Expressing a Non Negative Integer as Sums of Two Squares
I'm writing a code in C that returns the number of times a non negative integer can be expressed as sums of perfect squares of two non negative integers.
R(n) is the number of couples (x,y) such that x² + y² = n where x, y, n are all
non negative integers.
How can I mathematically compute R(n)?
What is a very fast algorithm I can use to compute R(n)
?
Let $n$ have the prime power factorization $$n=2^e p_1^{a_1}\cdots p_k^{a_k}q_1^{b_1}\cdots q_l^{b_l},$$ where the $p_i$ are distinct primes of the form $4t+1$, and the $q_i$ are distinct primes of the form $4t+3$.
If one or more of the $b_i$ is odd, then $n$ has no representations as a sum of two squares. If all the $b_i$ are even, then the number $N(n)$ of representations is given by $$N(n)=4(a_1+1)(a_2+1)\cdots (a_k+1).$$ However, this counts all representations, including the ones that use negative integers. It also considers $0^2+5^2$ as different from $5^2+0^2$.
If we don't want negatives, and order doesn't matter, things are more complicated. If $8$ divides $N(n)$, then the number of essentially distinct representations is equal to $$\frac{N(n)}{8}.$$
If $N(n)$ is not divisible by $8$, it is of the form $4q+4$. Then the number of representations is $$\frac{N(n)+4}{8}.$$
Remark: Let $D_1$ be the number of positive divisors of $n$ of the form $4t+1$, and $D_3$ the number of positive divisors of $n$ of the form $4t+3$. It is a nice result of Jacobi that $$N(n)=4(D_1-D_3).$$ Unfortunately, I do not see how this can be used to give a more efficient algorithm for computing $N(n)$.
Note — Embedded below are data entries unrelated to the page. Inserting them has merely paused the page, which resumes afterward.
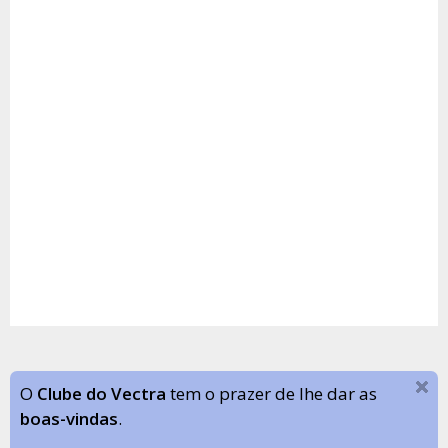
O
Clube do Vectra
tem o prazer de lhe dar as
boas-vindas
.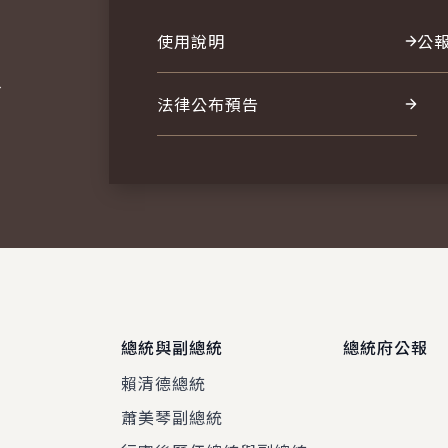
使用說明
公
報
法律公布預告
總統與副總統
總統府公報
賴清德總統
蕭美琴副總統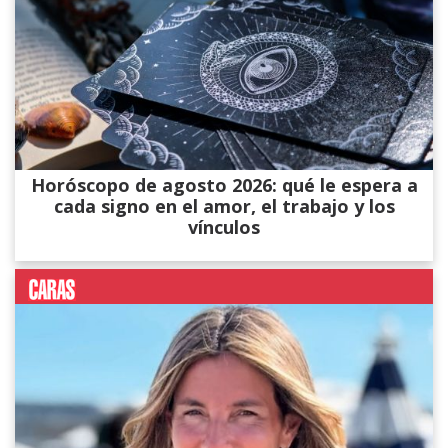
Horóscopo de agosto 2026: qué le espera a
cada signo en el amor, el trabajo y los
vínculos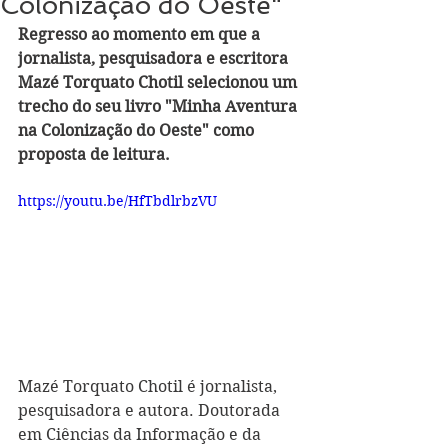
Colonização do Oeste"
Regresso ao momento em que a 
jornalista, pesquisadora e escritora 
Mazé Torquato Chotil selecionou um 
trecho do seu livro "Minha Aventura 
na Colonização do Oeste" como 
proposta de leitura.
https://youtu.be/HfTbdlrbzVU
Mazé Torquato Chotil é jornalista, 
pesquisadora e autora. Doutorada 
em Ciências da Informação e da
This was getting a bit long for a comment, but I wanted to add an alternate perspective that is more computationally oriented.
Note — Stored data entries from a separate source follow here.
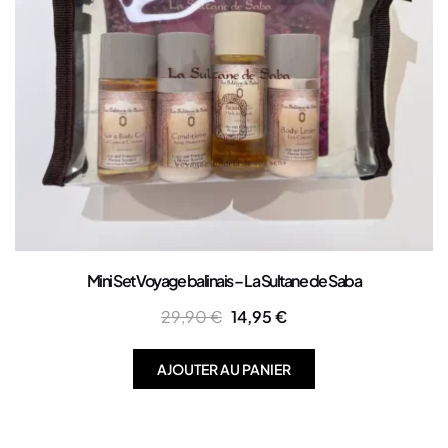
Mini Set Voyage balinais – La Sultane de Saba
29,90
€
14,95
€
AJOUTER AU PANIER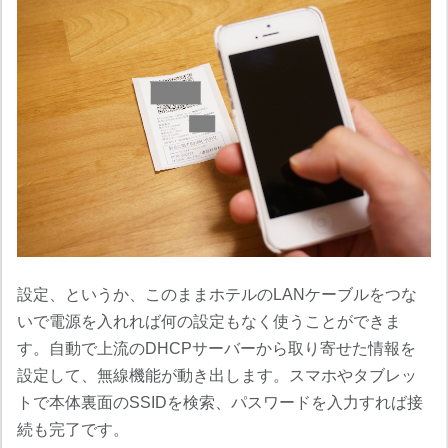
設定、というか、このままホテルのLANケーブルをつな
いで電源を入れれば何の設定もなく使うことができま
す。自動で上流のDHCPサーバーから取り寄せた情報を
設定して、無線機能が動き出します。スマホやタブレッ
トで本体裏面のSSIDを検索、パスワードを入力すれば接
続も完了です。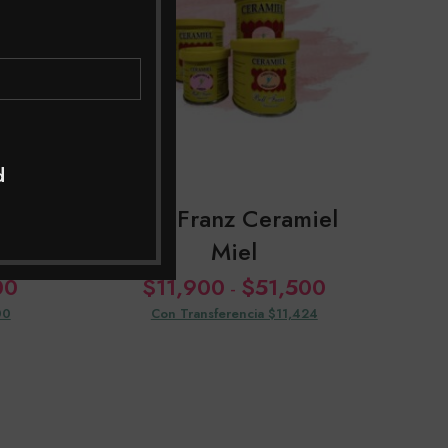
d
e De
Bell Franz Ceramiel
Miel
Rango
Rango
00
$
11,900
$
51,500
-
de
de
00
Con Transferencia $11,424
precios:
precios:
desde
desde
$5,000
$11,900
hasta
hasta
$18,900
$51,500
If you are dealing with just 16-bit integers, a lookup table will be quite fast, occupying at most 64KB of storage (which fits into contemporary caches) and constructible in linear time by just iterating over all pairs $0 \le x \le y \le 256$.
1ms is a fairly tight bar for a computation. How much slower your runs getting? Consider that memory allocation/deallocation can have an impact at this timescale.
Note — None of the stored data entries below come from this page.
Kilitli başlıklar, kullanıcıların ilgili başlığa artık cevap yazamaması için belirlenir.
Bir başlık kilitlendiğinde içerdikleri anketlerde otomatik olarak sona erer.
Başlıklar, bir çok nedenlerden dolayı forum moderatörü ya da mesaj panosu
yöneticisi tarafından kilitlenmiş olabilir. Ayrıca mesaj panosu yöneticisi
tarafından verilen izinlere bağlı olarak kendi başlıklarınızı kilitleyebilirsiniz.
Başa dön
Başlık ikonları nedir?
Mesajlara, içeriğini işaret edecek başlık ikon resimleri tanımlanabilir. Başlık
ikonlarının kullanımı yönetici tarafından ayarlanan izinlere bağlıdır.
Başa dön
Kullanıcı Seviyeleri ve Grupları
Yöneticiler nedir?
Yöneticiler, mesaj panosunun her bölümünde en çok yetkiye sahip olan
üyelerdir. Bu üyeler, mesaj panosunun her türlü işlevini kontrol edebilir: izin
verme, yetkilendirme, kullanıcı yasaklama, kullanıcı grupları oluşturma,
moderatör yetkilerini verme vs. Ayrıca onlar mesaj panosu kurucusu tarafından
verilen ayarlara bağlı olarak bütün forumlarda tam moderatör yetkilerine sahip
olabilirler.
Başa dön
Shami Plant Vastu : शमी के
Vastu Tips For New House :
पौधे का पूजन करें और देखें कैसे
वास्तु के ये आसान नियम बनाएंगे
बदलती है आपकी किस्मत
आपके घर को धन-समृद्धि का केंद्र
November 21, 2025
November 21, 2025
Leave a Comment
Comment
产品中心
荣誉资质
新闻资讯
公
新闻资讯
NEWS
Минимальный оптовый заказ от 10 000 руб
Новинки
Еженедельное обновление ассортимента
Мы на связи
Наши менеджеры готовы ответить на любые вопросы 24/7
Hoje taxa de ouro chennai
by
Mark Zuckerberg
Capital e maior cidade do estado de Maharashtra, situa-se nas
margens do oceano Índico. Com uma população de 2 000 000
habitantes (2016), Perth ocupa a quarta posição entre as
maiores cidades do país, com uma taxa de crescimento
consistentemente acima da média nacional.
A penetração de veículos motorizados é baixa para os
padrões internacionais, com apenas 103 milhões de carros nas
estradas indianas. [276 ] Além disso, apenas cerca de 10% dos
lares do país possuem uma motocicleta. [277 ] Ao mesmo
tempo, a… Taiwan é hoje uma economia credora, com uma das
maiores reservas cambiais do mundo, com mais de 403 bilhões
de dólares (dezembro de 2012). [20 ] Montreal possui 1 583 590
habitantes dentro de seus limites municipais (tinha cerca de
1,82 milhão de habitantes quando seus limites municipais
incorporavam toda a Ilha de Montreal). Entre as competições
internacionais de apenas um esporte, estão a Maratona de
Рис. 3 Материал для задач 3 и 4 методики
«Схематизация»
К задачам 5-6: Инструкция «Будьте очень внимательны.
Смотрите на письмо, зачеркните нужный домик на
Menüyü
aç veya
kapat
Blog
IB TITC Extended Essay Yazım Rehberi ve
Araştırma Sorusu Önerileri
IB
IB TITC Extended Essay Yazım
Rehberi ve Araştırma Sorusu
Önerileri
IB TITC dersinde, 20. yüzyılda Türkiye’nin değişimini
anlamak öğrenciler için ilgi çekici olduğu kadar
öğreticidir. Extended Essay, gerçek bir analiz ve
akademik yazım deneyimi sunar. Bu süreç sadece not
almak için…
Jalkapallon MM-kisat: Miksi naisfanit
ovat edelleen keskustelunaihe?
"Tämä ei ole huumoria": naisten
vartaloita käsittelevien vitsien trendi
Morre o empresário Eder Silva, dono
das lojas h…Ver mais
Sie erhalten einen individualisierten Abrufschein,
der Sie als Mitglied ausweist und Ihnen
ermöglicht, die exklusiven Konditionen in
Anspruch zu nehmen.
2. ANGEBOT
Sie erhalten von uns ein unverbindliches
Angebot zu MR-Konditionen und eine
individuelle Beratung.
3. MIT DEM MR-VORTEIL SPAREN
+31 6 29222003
For 100 numbers in 1ms you could probably budget less than 10000 operations for each input. If you are searching primes all the way to 2^16, that already is too slow: make sure to only sieve out primes up to $\sqrt{n}$, which only needs about 50 primes.
Finally, one can speed up the average-case time by avoiding factoring in cases where it is obvious that $R(n)=0$. Half the time, $n$ will be equal to a power of $2$ times a number that is $3 \pmod 4$, which forces $R(n)=0$. Adding this very inexpensive test (which could be implemented with bit operations) could give you twice the overall speed if your inputs are random. One can likewise detect the presence of an odd $b_i$ (defined as in André Nicolas's answer) while factoring and cut the loop short.